> **PROBLEM TO WORK ON**: Your answer must be every line below, repeated exactly.

> **DATA PROVIDED**:
◆ ◆ ◆ ◆ ◆ ◆ ◆

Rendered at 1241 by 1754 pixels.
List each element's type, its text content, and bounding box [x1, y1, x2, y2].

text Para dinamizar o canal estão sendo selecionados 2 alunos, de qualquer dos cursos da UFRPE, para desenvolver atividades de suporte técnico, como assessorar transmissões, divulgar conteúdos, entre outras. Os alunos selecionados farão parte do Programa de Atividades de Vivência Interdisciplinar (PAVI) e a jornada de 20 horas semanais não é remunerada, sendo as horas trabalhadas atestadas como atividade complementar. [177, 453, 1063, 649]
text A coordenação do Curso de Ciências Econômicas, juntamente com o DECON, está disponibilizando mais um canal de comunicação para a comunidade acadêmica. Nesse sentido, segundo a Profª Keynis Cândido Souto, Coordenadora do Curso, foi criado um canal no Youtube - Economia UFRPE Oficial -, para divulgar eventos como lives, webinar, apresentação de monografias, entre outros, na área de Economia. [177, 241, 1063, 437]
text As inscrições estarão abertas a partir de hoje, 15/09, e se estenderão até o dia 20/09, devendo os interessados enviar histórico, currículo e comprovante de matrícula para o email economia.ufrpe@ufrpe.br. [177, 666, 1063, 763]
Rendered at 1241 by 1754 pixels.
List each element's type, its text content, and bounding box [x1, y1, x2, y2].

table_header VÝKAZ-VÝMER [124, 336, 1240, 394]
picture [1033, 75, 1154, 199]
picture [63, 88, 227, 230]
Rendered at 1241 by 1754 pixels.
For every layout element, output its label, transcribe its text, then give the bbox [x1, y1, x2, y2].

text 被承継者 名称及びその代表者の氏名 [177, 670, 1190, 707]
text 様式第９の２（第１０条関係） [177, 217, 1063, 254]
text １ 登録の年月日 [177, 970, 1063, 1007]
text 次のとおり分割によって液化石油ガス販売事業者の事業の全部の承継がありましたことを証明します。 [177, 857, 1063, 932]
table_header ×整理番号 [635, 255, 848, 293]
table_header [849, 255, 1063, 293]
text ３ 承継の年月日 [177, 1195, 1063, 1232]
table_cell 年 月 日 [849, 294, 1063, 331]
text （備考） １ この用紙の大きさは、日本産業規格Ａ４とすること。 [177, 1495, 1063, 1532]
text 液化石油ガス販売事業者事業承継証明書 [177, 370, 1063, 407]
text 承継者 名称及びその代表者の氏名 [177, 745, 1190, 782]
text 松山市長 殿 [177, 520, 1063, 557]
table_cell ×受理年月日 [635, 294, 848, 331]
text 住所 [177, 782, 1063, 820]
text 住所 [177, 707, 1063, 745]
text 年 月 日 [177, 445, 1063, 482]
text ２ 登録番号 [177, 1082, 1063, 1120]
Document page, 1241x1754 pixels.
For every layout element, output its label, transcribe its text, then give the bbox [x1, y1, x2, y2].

◆ ◆ ◆ ◆ ◆ ◆ ◆

> **EXERCISE RESPONSE**:
Rendered at 1241 by 1754 pixels.
List each element's type, its text content, and bounding box [x1, y1, x2, y2].

text Para dinamizar o canal estão sendo selecionados 2 alunos, de qualquer dos cursos da UFRPE, para desenvolver atividades de suporte técnico, como assessorar transmissões, divulgar conteúdos, entre outras. Os alunos selecionados farão parte do Programa de Atividades de Vivência Interdisciplinar (PAVI) e a jornada de 20 horas semanais não é remunerada, sendo as horas trabalhadas atestadas como atividade complementar. [177, 453, 1063, 649]
text A coordenação do Curso de Ciências Econômicas, juntamente com o DECON, está disponibilizando mais um canal de comunicação para a comunidade acadêmica. Nesse sentido, segundo a Profª Keynis Cândido Souto, Coordenadora do Curso, foi criado um canal no Youtube - Economia UFRPE Oficial -, para divulgar eventos como lives, webinar, apresentação de monografias, entre outros, na área de Economia. [177, 241, 1063, 437]
text As inscrições estarão abertas a partir de hoje, 15/09, e se estenderão até o dia 20/09, devendo os interessados enviar histórico, currículo e comprovante de matrícula para o email economia.ufrpe@ufrpe.br. [177, 666, 1063, 763]
Rendered at 1241 by 1754 pixels.
List each element's type, its text content, and bounding box [x1, y1, x2, y2].

table_header VÝKAZ-VÝMER [124, 336, 1240, 394]
picture [1033, 75, 1154, 199]
picture [63, 88, 227, 230]
Rendered at 1241 by 1754 pixels.
For every layout element, output its label, transcribe its text, then give the bbox [x1, y1, x2, y2].

text 被承継者 名称及びその代表者の氏名 [177, 670, 1190, 707]
text 様式第９の２（第１０条関係） [177, 217, 1063, 254]
text １ 登録の年月日 [177, 970, 1063, 1007]
text 次のとおり分割によって液化石油ガス販売事業者の事業の全部の承継がありましたことを証明します。 [177, 857, 1063, 932]
table_header ×整理番号 [635, 255, 848, 293]
table_header [849, 255, 1063, 293]
text ３ 承継の年月日 [177, 1195, 1063, 1232]
table_cell 年 月 日 [849, 294, 1063, 331]
text （備考） １ この用紙の大きさは、日本産業規格Ａ４とすること。 [177, 1495, 1063, 1532]
text 液化石油ガス販売事業者事業承継証明書 [177, 370, 1063, 407]
text 承継者 名称及びその代表者の氏名 [177, 745, 1190, 782]
text 松山市長 殿 [177, 520, 1063, 557]
table_cell ×受理年月日 [635, 294, 848, 331]
text 住所 [177, 782, 1063, 820]
text 住所 [177, 707, 1063, 745]
text 年 月 日 [177, 445, 1063, 482]
text ２ 登録番号 [177, 1082, 1063, 1120]
Document page, 1241x1754 pixels.
For every layout element, output its label, transcribe its text, then give the bbox [x1, y1, x2, y2].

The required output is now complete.